Tuesday
Dec092014
RS123 - Daniel Lakens on P-Hacking and Other Problems in Psychology Research
Release date: December 14, 2014
Daniel LakensWhat's wrong with the social sciences? In this episode, Massimo and Julia are joined by Professor Daniel Lakens from the Eindhoven University of Technology, who studies psychology and blogs about research methods and open science. The three discuss why so many psychology papers can't be trusted, and what solutions might exist for the problem (including how to fix the skewed incentives in the field).
Daniel's pick: The Open Science Framework









5 Comments
Reader Comments (5)
Readers might be interested in our new paper in PLOS One, Excess Success for Psychology Articles in the Journal Science, in which we found evidence of p-hacking or other questionable research practices in 83% of analyzed articles.
How much of the problem stems from Psych majors hating math and majoring in Psych because they think it won't involve math?
This was a fascinating chat – thanks so much.
It seems clear, particularly in view of the PLOS article cited in the comment above: What with p-hacking, data-torturing, weaknesses of peer-review, lack of replication, publication biases, and the farce of meta-analysis, that the field of social psychology, which has always been haunted by the specter of triviality, has been and is increasingly permeated with ethical violation and amazing disingenuousness, clearing huge space for mediocrity. This is not to say that the field is worthless, only that the reforms described here are an essential start if it is to be salvaged.

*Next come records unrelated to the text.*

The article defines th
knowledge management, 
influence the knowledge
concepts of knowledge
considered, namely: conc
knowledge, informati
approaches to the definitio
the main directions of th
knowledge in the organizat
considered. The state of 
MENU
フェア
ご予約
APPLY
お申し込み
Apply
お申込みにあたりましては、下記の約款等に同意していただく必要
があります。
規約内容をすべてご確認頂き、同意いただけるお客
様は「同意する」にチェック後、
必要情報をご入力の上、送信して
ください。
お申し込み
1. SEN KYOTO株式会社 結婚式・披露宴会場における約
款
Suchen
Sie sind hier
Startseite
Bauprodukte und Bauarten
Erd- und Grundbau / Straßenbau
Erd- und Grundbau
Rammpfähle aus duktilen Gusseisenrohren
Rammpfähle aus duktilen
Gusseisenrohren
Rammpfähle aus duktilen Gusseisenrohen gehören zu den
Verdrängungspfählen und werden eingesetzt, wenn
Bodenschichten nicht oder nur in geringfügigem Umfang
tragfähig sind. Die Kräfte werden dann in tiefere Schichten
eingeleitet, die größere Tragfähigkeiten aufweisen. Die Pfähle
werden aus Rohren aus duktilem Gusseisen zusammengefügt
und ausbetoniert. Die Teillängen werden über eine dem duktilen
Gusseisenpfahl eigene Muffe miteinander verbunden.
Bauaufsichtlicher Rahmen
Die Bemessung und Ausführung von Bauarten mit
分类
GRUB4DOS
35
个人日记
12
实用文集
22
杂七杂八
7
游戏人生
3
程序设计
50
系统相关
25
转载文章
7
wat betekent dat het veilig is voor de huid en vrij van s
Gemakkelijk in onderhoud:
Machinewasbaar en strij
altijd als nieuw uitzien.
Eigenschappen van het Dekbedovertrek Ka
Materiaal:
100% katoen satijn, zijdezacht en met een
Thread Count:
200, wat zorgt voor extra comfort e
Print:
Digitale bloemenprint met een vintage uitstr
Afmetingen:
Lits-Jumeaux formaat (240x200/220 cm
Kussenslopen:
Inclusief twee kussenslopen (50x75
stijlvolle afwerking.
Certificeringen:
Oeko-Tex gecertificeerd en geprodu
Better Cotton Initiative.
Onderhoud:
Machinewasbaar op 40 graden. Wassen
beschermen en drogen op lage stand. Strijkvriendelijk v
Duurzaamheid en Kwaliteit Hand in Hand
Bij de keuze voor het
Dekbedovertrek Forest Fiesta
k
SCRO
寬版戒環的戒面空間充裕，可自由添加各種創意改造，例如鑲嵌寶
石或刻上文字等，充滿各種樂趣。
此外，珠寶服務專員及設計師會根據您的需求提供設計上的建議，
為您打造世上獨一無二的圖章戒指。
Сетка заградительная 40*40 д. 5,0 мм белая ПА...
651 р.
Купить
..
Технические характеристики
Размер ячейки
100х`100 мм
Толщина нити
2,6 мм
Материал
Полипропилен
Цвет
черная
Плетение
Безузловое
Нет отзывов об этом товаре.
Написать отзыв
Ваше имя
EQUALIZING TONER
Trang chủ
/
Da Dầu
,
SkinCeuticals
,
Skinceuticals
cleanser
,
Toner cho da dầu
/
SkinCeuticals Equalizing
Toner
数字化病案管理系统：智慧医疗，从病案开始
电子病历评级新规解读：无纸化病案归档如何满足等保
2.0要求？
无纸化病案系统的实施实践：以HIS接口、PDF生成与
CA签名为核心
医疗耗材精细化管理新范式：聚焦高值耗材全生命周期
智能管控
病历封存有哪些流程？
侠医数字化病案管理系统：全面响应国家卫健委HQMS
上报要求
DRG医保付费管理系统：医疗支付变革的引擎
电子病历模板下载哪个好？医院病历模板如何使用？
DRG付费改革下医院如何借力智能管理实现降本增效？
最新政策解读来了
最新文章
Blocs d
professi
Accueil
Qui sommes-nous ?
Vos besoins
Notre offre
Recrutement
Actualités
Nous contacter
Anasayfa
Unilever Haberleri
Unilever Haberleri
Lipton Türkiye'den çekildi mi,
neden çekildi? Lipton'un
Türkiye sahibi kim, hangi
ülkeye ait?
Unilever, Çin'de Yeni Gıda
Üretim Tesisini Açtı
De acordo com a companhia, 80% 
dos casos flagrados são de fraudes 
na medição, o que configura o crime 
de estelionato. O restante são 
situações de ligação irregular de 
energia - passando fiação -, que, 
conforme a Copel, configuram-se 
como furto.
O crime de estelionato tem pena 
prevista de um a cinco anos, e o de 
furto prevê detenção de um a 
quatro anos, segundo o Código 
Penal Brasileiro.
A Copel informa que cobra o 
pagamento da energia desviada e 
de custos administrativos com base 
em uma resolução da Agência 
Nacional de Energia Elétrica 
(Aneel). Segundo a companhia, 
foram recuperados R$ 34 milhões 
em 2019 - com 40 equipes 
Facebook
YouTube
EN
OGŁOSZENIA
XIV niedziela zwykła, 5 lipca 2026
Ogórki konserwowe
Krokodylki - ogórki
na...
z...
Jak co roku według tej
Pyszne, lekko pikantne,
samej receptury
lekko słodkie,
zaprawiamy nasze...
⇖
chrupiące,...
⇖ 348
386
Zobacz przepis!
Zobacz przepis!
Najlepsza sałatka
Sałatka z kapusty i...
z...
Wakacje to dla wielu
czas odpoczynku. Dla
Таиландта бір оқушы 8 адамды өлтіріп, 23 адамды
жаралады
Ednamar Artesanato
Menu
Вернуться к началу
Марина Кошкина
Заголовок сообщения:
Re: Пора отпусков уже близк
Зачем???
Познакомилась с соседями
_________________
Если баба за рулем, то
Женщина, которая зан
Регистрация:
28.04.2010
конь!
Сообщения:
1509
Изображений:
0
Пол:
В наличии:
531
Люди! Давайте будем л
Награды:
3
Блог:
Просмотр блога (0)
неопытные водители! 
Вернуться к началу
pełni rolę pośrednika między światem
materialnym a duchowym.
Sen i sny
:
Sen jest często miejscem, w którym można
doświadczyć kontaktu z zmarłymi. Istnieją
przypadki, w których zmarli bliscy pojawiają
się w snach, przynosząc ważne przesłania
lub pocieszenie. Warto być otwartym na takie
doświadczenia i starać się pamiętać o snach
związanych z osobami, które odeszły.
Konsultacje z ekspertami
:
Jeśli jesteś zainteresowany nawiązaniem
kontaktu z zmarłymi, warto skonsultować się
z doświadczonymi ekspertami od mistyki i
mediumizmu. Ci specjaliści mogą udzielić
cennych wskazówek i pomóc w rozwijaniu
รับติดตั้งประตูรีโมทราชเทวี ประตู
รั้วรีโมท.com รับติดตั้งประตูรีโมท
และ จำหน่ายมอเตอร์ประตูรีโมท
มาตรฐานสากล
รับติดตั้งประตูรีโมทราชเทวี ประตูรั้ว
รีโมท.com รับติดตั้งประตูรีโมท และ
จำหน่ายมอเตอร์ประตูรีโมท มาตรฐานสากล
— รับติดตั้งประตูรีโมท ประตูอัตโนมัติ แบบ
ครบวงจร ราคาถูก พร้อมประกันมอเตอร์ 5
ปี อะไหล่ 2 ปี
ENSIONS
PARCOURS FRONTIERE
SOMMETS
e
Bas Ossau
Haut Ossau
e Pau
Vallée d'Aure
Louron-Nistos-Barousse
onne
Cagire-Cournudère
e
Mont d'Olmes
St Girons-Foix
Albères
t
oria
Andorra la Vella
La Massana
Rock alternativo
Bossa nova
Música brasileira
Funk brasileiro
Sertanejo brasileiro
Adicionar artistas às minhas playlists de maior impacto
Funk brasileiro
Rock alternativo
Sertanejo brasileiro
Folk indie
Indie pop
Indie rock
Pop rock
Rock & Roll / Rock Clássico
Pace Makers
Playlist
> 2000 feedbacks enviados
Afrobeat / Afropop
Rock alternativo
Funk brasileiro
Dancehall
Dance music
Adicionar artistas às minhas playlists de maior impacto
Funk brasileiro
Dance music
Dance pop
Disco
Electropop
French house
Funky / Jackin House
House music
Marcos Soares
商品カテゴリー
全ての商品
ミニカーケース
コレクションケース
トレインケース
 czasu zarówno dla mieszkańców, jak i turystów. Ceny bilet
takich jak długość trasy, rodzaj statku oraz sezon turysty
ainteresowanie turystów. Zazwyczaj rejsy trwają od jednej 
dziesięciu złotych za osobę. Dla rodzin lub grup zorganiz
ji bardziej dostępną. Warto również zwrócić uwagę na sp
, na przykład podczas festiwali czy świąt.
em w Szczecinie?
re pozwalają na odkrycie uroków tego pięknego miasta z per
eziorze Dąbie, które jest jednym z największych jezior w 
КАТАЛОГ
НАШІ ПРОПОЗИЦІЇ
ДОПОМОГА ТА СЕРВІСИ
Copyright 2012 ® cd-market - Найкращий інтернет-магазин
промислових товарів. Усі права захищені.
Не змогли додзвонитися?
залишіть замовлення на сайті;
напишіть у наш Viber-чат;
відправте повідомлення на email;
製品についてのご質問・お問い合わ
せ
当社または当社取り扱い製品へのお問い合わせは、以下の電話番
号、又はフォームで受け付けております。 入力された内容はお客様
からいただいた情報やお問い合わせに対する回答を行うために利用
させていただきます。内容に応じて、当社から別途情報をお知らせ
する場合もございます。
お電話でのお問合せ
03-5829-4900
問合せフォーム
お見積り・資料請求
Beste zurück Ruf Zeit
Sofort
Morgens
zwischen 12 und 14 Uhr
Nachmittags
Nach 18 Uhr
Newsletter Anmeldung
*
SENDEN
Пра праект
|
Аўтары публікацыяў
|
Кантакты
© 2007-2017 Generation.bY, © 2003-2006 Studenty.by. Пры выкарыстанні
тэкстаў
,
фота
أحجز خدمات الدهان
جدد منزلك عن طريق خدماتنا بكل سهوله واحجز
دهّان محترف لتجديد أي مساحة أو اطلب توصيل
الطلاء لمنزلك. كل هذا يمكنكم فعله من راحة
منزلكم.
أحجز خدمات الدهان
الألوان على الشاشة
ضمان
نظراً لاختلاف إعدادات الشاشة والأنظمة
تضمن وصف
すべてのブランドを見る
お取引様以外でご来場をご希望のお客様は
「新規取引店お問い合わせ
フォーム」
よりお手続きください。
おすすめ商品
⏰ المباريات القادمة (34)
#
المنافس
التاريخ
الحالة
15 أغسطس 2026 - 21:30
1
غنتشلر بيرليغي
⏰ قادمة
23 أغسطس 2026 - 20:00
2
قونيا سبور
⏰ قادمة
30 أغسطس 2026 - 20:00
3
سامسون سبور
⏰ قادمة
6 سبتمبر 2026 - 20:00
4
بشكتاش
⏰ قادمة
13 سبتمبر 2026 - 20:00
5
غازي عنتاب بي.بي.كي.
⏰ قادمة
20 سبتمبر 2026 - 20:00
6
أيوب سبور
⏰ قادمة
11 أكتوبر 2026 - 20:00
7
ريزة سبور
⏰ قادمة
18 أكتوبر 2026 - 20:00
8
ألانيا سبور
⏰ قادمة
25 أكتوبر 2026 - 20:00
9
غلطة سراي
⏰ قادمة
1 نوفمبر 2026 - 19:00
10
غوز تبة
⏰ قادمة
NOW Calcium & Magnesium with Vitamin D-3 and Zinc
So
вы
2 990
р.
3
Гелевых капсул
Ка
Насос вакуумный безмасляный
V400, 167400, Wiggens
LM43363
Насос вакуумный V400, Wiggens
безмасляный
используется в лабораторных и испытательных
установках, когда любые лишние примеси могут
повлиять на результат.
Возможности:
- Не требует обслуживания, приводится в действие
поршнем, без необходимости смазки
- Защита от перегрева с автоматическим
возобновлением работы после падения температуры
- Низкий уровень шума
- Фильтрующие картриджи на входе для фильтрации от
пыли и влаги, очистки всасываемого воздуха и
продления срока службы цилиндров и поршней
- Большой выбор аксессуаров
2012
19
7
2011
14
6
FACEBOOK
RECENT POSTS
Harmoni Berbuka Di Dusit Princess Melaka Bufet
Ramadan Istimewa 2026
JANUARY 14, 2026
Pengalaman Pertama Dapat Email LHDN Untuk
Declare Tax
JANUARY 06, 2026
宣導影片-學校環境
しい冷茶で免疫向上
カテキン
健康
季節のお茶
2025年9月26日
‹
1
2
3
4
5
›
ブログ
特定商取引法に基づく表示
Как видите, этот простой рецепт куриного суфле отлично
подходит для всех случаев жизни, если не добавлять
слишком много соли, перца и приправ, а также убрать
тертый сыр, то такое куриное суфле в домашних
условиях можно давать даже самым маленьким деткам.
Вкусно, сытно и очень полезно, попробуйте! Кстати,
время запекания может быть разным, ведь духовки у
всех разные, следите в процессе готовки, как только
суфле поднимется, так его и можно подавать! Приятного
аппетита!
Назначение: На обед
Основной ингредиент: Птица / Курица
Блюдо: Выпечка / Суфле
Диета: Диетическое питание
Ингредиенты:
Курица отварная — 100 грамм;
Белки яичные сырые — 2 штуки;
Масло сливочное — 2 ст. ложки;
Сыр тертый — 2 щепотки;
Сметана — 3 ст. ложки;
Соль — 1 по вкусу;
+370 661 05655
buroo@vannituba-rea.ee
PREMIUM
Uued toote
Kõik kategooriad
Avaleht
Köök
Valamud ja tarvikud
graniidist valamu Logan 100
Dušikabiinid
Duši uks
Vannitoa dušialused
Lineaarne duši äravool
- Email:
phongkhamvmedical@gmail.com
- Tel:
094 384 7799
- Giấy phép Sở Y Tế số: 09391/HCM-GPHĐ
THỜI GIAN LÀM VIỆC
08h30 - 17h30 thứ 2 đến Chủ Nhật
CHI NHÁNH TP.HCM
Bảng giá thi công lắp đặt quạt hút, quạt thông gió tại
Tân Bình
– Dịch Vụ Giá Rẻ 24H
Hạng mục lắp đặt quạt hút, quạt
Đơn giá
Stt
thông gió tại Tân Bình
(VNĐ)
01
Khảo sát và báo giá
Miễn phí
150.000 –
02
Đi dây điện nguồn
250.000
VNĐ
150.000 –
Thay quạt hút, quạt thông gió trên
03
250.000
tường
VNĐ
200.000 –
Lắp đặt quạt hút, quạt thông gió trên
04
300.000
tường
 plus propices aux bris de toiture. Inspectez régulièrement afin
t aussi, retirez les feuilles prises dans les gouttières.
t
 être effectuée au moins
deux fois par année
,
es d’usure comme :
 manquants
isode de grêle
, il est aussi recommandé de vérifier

This moment where the interaction between the socio-economic structure of academic science intersect with the analysis of a methodology should be closely observed. Psychologists have skated along too long on the assumption that the same principles of explanation obtain in the human sciences as in the physical sciences.
Given the ease with which spurious demonstrations are churned out by academic psychologists, it’s always struck me as a mark in astrology’s favor that it makes such a poor showing.
I love the quote "With sufficient torture, you can get the data to tell you anything".
Perhaps science journals should publish results with p>.05, negative results, and replication studies, as well as requiring disclosure of data at the time of publication. Also, we should have open access journals without a subscription fee so anyone can inspect the work, especially since much of this research receives public funding.